■ **TASK DATA**
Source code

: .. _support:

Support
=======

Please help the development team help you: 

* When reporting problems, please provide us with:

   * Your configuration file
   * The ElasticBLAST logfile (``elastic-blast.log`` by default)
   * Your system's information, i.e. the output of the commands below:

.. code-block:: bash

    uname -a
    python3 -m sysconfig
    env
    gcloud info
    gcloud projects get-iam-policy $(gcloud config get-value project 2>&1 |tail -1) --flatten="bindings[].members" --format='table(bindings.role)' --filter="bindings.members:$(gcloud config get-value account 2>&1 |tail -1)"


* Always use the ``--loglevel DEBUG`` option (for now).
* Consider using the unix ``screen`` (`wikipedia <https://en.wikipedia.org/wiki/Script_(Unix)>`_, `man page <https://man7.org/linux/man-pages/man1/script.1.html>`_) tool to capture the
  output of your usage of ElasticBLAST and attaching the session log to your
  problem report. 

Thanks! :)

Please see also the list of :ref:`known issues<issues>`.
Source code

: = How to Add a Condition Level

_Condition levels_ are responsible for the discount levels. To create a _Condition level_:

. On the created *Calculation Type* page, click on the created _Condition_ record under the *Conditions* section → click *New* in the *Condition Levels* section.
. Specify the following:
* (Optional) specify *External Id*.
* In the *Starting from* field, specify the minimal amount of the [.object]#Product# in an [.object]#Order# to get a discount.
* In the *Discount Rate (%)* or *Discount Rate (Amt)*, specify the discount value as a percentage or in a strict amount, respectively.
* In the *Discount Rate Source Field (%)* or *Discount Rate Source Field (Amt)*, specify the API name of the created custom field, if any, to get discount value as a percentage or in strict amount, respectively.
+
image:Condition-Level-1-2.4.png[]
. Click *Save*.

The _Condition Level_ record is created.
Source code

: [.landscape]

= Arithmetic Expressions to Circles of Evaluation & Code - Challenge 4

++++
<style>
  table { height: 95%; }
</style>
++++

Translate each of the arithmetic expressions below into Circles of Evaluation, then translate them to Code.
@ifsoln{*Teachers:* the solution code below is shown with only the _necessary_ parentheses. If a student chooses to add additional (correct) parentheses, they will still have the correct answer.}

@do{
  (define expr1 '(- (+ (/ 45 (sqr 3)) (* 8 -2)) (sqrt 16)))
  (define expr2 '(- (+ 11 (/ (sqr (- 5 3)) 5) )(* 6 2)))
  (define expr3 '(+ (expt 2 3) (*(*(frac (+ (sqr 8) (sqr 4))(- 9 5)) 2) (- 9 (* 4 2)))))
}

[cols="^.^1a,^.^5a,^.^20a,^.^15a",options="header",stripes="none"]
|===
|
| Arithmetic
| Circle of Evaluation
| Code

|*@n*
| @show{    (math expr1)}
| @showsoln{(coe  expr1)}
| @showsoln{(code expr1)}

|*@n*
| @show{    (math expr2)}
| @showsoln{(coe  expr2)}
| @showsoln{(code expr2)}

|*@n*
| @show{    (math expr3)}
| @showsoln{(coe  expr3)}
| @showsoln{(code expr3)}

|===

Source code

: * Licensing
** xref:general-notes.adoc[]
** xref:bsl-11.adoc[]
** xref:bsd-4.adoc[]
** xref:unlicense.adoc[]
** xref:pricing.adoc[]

■ **TASK DIRECTIONS**
Each record above should be restated word for word.

■ **EXERCISE RESULT**
Source code

: .. _support:

Support
=======

Please help the development team help you: 

* When reporting problems, please provide us with:

   * Your configuration file
   * The ElasticBLAST logfile (``elastic-blast.log`` by default)
   * Your system's information, i.e. the output of the commands below:

.. code-block:: bash

    uname -a
    python3 -m sysconfig
    env
    gcloud info
    gcloud projects get-iam-policy $(gcloud config get-value project 2>&1 |tail -1) --flatten="bindings[].members" --format='table(bindings.role)' --filter="bindings.members:$(gcloud config get-value account 2>&1 |tail -1)"


* Always use the ``--loglevel DEBUG`` option (for now).
* Consider using the unix ``screen`` (`wikipedia <https://en.wikipedia.org/wiki/Script_(Unix)>`_, `man page <https://man7.org/linux/man-pages/man1/script.1.html>`_) tool to capture the
  output of your usage of ElasticBLAST and attaching the session log to your
  problem report. 

Thanks! :)

Please see also the list of :ref:`known issues<issues>`.
Source code

: = How to Add a Condition Level

_Condition levels_ are responsible for the discount levels. To create a _Condition level_:

. On the created *Calculation Type* page, click on the created _Condition_ record under the *Conditions* section → click *New* in the *Condition Levels* section.
. Specify the following:
* (Optional) specify *External Id*.
* In the *Starting from* field, specify the minimal amount of the [.object]#Product# in an [.object]#Order# to get a discount.
* In the *Discount Rate (%)* or *Discount Rate (Amt)*, specify the discount value as a percentage or in a strict amount, respectively.
* In the *Discount Rate Source Field (%)* or *Discount Rate Source Field (Amt)*, specify the API name of the created custom field, if any, to get discount value as a percentage or in strict amount, respectively.
+
image:Condition-Level-1-2.4.png[]
. Click *Save*.

The _Condition Level_ record is created.
Source code

: [.landscape]

= Arithmetic Expressions to Circles of Evaluation & Code - Challenge 4

++++
<style>
  table { height: 95%; }
</style>
++++

Translate each of the arithmetic expressions below into Circles of Evaluation, then translate them to Code.
@ifsoln{*Teachers:* the solution code below is shown with only the _necessary_ parentheses. If a student chooses to add additional (correct) parentheses, they will still have the correct answer.}

@do{
  (define expr1 '(- (+ (/ 45 (sqr 3)) (* 8 -2)) (sqrt 16)))
  (define expr2 '(- (+ 11 (/ (sqr (- 5 3)) 5) )(* 6 2)))
  (define expr3 '(+ (expt 2 3) (*(*(frac (+ (sqr 8) (sqr 4))(- 9 5)) 2) (- 9 (* 4 2)))))
}

[cols="^.^1a,^.^5a,^.^20a,^.^15a",options="header",stripes="none"]
|===
|
| Arithmetic
| Circle of Evaluation
| Code

|*@n*
| @show{    (math expr1)}
| @showsoln{(coe  expr1)}
| @showsoln{(code expr1)}

|*@n*
| @show{    (math expr2)}
| @showsoln{(coe  expr2)}
| @showsoln{(code expr2)}

|*@n*
| @show{    (math expr3)}
| @showsoln{(coe  expr3)}
| @showsoln{(code expr3)}

|===

Source code

: * Licensing
** xref:general-notes.adoc[]
** xref:bsl-11.adoc[]
** xref:bsd-4.adoc[]
** xref:unlicense.adoc[]
** xref:pricing.adoc[]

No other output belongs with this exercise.